Ernesto Matsumoto was born in Mexico City in 1923. His grandfather Tatsugoro had arrived in Mexico at the end of the 19th century and thanks to his profession as uekishi (landscape architect) he captivated society with his flower and garden arrangements and was hired by the government of President Porfirio Díaz to take charge of the floral arrangements of the presidential residence, then in the Chapultepec Castle, as well as the attached forest. Since then Tatsugoro, together with his son Sanshiro, created a large flower arrangement and greenhouse company that beautified the city.

When little Ernesto turned 10 years old, he was sent by his father to learn the Japanese language and be educated in that country with the purpose of taking care of the family's business. When the Pacific War began in 1941, young Ernesto entered the Tokyo University of Agriculture where he specialized in livestock farming. In 1943, due to the army's need for more soldiers, the government canceled the extension that allowed university students not to perform their military service. Ernesto entered the Naval School in Ryojun (Puerto Arturo) where he graduated as a naval officer. Later in 1944 he was sent to the Tateyama school where he specialized in handling anti-aircraft artillery.

Ernesto Matsumoto is bid farewell by his family upon leaving for the Naval Academy (Matsumoto family collection)

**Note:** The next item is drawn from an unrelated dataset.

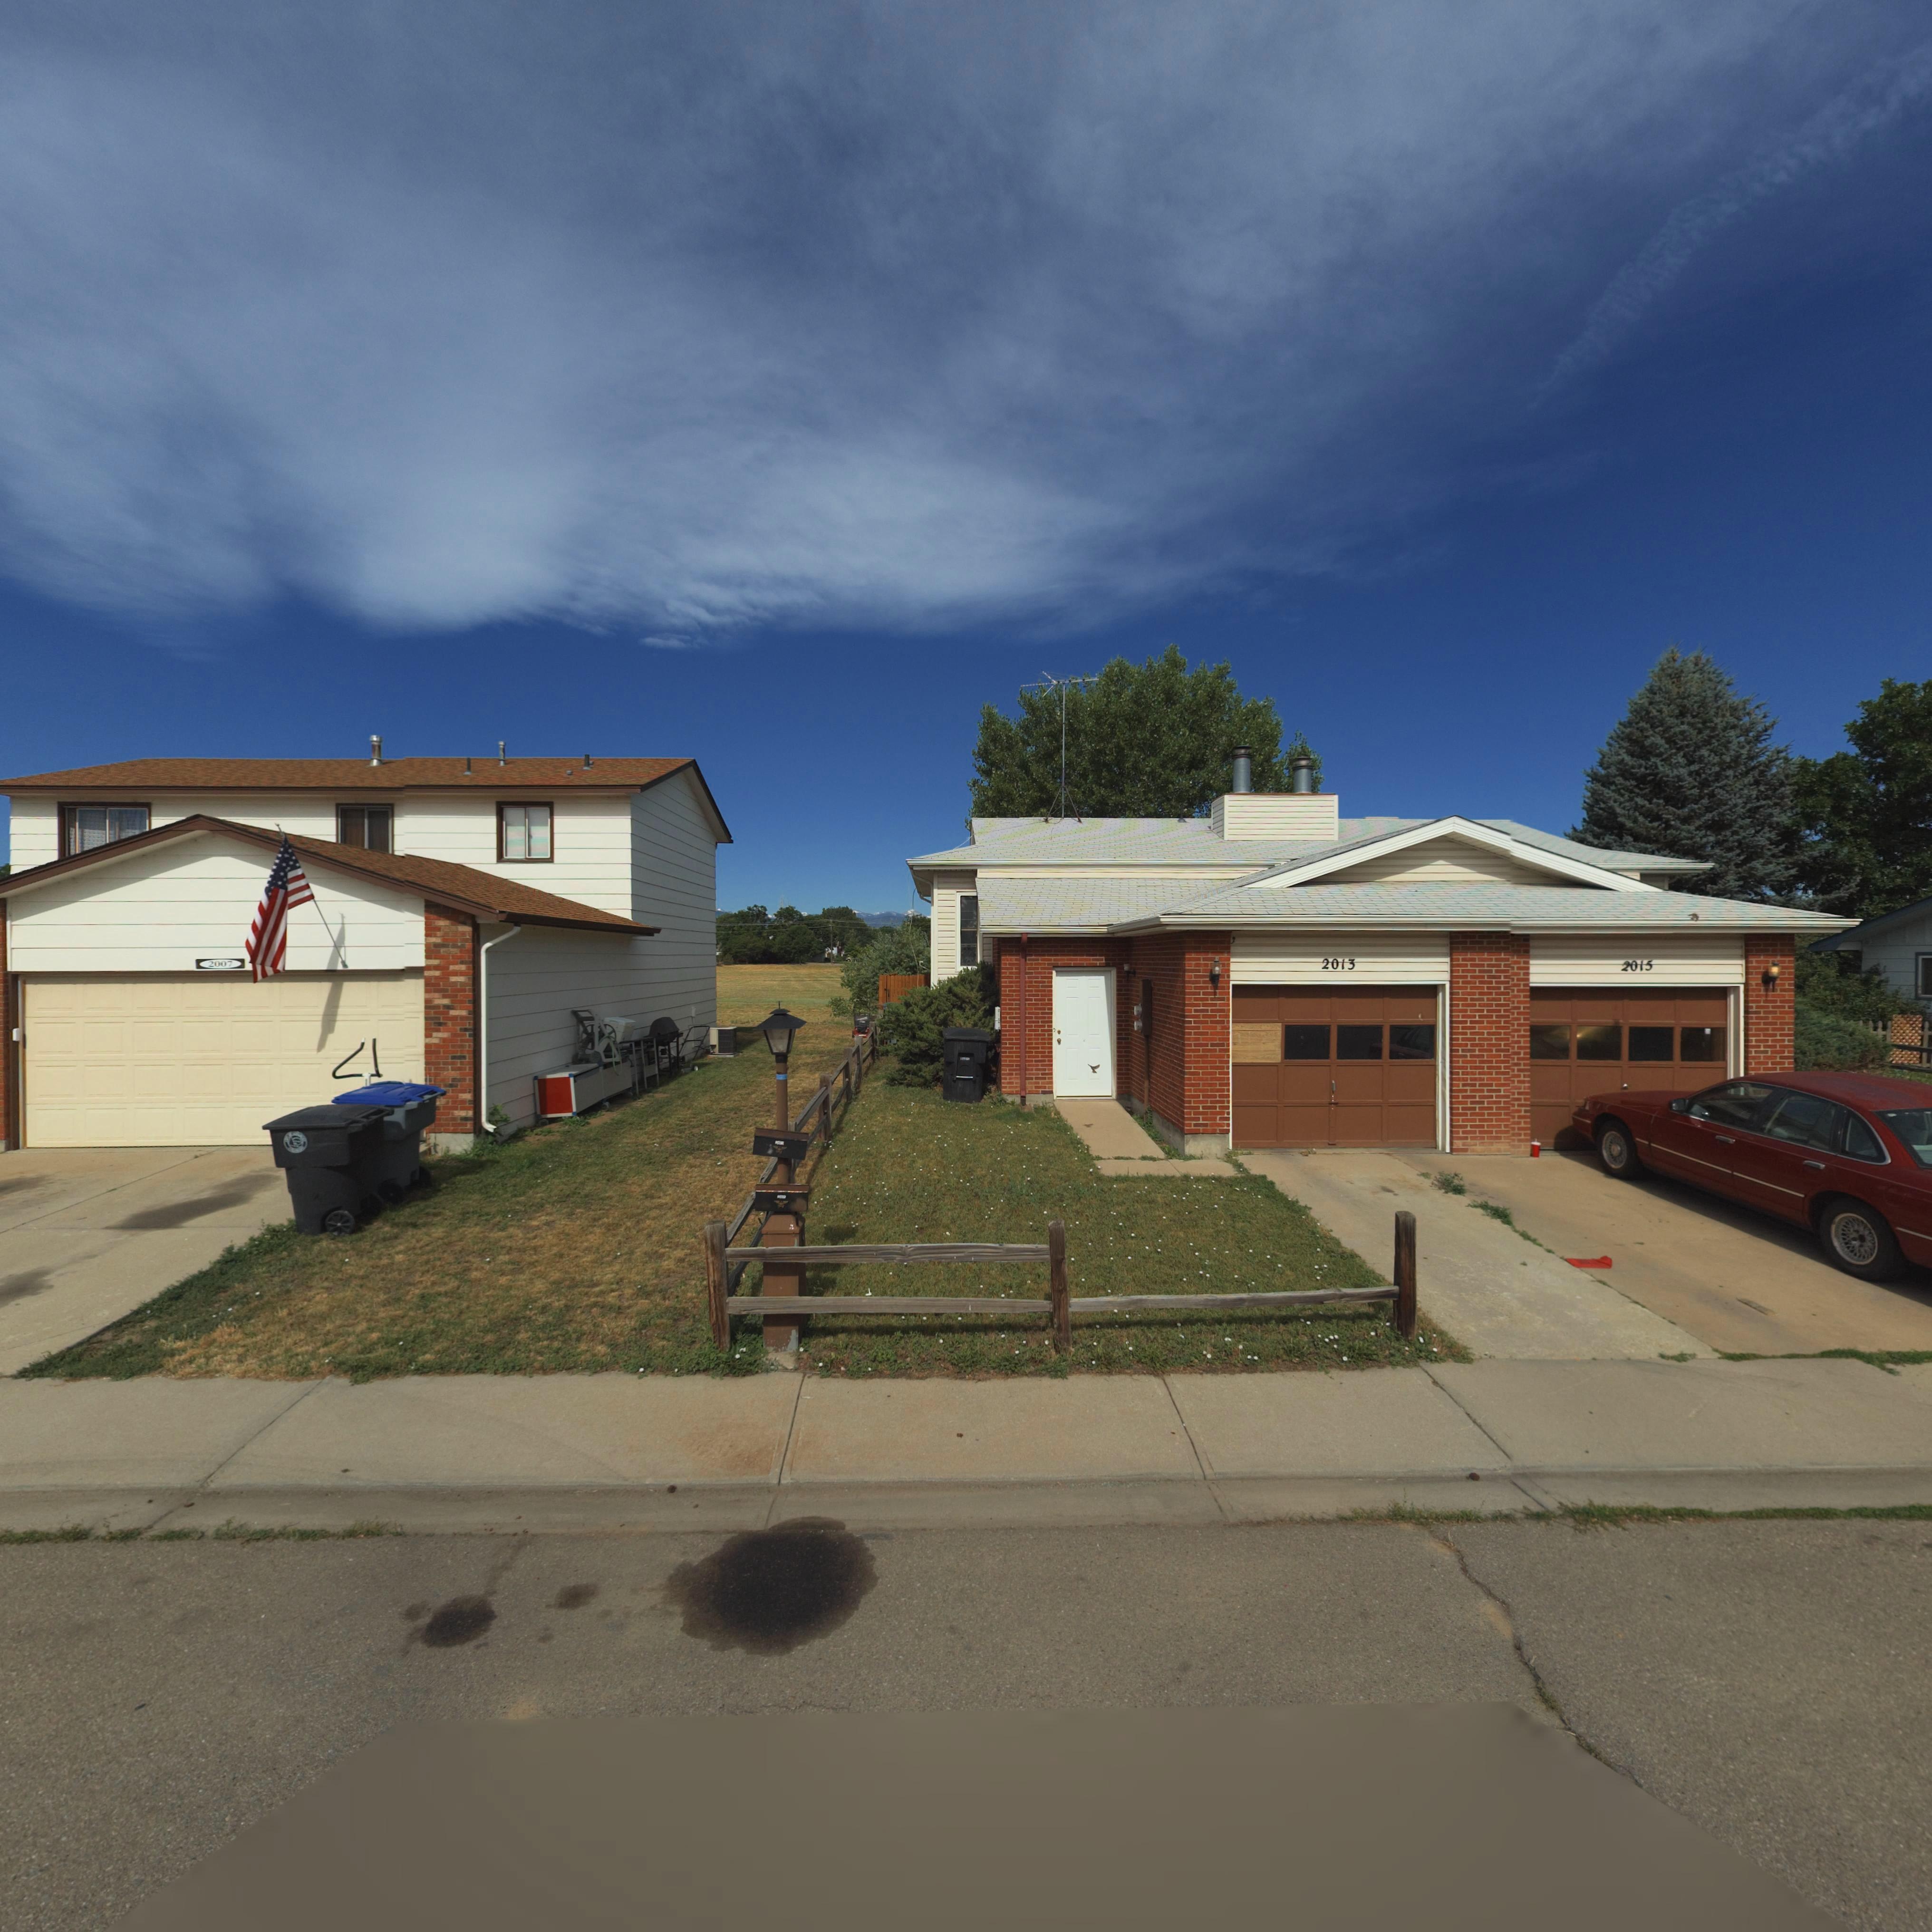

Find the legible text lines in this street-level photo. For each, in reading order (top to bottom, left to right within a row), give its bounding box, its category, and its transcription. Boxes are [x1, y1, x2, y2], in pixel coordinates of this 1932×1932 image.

Faced with constant harassment from North American aviation, which already had open skies to bomb any city, Matsumoto was sent to the island of Hachijo, located 280 kilometers from Tokyo Bay, as part of the anti-aircraft shield to defend the capital from a future invasion. . The range of the Japanese artillery was incapable of reaching the height at which the huge B-29 bombers flew, so in reality the naval unit only saw the waves of bombers that destroyed the capital pass by.

Despite the surrender of Japan in the month of August, it was not until October when the North American military authorities took possession of the island of Hachijo, dissolved and disarmed the military units, and in the month of November Ernesto returned to Tokyo to return to his studies. university students.

In 1947, thanks to the relations that the Matsumoto family maintained with Mexican authorities, the Mexican Foreign Ministry expedited the repatriation of Ernesto, who arrived at the Mexico City airport in the month of June. At 97 years of age, Don Ernesto has a wonderful memory to continue enlightening us with his knowledge about this stage of our history.

Upon returning to the country, Michie, Jorge and Ernesto started their families and have not stopped working without resting to this day. Not only their children and grandchildren should be proud of what they have left us and what they have contributed to the country where they were born.

© 2020 Sergio Hernández Galindo

bombings bombs generations Hiroshima (city) Hiroshima Prefecture Japan Japanese Mexicans Mexico Nisei Tokyo (metropolis) Tokyo Prefecture World War II
About the Author

Sergio Hernández Galindo is a graduate of Colegio de México, where he majored in Japanese studies. He has published numerous articles and books about Japanese emigration to Mexico and elsewhere in Latin America.

His most recent book, Los que vinieron de Nagano. Una migración japonesa a México (Those who came from Nagano: A Japanese migration to Mexico, 2015) tells the stories of emigrants from that prefecture before and after the war. In his well-known book, La guerra contra los japoneses en México. Kiso Tsuru y Masao Imuro, migrantes vigilados (The war against Japanese people in Mexico: Kiso Tsuro and Masao Imuro, migrants under surveillance), he explained the consequences of conflict between the United States and Japan for the Japanese community decades before the attack on Pearl Harbor in 1941.

He has taught classes and led conferences on this topic at universities in Italy, Chile, Peru, and Argentina as well as Japan, where he was part of the group of foreign specialists in the Kanagawa Prefecture and a fellow of the Japan Foundation, affiliated with Yokohama National University. He is currently a professor and researcher with the Historical Studies Unit of Mexico’s National Institute of Anthropology and History.